Short problem A: Pick out every line in the entries below that contains the string "collection". Case counts.

Document segment:
>>>>
They spoke through interpreters but, before hanging up, the American president bade Mr Rouhani goodbye in Farsi – “khodahafez”, meaning, “God be with you”. The Iranian president, who is fluent in English after studying at Glasgow’s Caledonian University, breezily replied: “Have a nice day!”

Hundreds of Iranians cheered Mr Rouhani on his return to Tehran on Saturday, but a smaller number of hardliners shouted “Death to America” and threw eggs and shoes at his car leaving the airport.

Yet given that Mr Rouhani has the green light from Iran’s hardline supreme leader, Ayatollah Ali Khamenei, to explore the possibilities of a nuclear deal and improved relations with the US, most influential hardliners have fallen into line.

None is more powerful than the commander of the shadowy Qods Force of the Revolutionary Guards, General Ghassem Soleimani. He declared this week that “the respect shown by the world to President Rouhani is the fruit of the nation’s resistance”.

The Iranian currency, the rial, climbed against the dollar on the open market by around two per cent following the landmark phone call.

The call was the first such contact between an American and Iranian leader since Iran’s 1979 Islamic revolution, the way paved by June’s upset landslide election of Mr Rouhani on a mandate to ease confrontation with the West and lift nuclear sanctions.
<<<<
Short problem B: Output the part of the news excerpt above from "Hundreds of Iranians" up to and including "leaving the airport.", word for word.

Data excerpts:
>>>>
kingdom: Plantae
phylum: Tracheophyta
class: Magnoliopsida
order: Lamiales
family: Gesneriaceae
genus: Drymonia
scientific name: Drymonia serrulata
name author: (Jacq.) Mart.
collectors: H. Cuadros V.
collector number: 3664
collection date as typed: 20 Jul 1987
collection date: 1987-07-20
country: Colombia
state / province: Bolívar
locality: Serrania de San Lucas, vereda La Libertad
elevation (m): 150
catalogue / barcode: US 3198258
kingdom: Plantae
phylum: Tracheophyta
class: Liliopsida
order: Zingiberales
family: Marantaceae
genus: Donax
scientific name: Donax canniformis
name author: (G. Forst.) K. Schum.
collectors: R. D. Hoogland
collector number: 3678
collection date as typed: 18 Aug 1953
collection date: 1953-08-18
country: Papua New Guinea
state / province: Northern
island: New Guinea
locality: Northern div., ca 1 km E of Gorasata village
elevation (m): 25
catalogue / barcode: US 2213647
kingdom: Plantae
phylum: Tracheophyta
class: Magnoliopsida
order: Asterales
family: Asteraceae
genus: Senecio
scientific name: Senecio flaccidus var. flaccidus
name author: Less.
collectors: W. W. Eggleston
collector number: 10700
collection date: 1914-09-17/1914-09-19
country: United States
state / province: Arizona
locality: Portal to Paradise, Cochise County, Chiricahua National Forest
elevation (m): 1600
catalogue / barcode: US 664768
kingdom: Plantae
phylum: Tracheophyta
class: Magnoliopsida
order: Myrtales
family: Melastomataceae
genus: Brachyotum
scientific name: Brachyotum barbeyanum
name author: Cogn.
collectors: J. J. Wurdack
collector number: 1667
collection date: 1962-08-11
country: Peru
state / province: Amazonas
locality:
<<<<
Correct result A:
collection date as typed: 20 Jul 1987
collection date: 1987-07-20
collection date as typed: 18 Aug 1953
collection date: 1953-08-18
collection date: 1914-09-17/1914-09-19
collection date: 1962-08-11

Correct result B:
Hundreds of Iranians cheered Mr Rouhani on his return to Tehran on Saturday, but a smaller number of hardliners shouted “Death to America” and threw eggs and shoes at his car leaving the airport.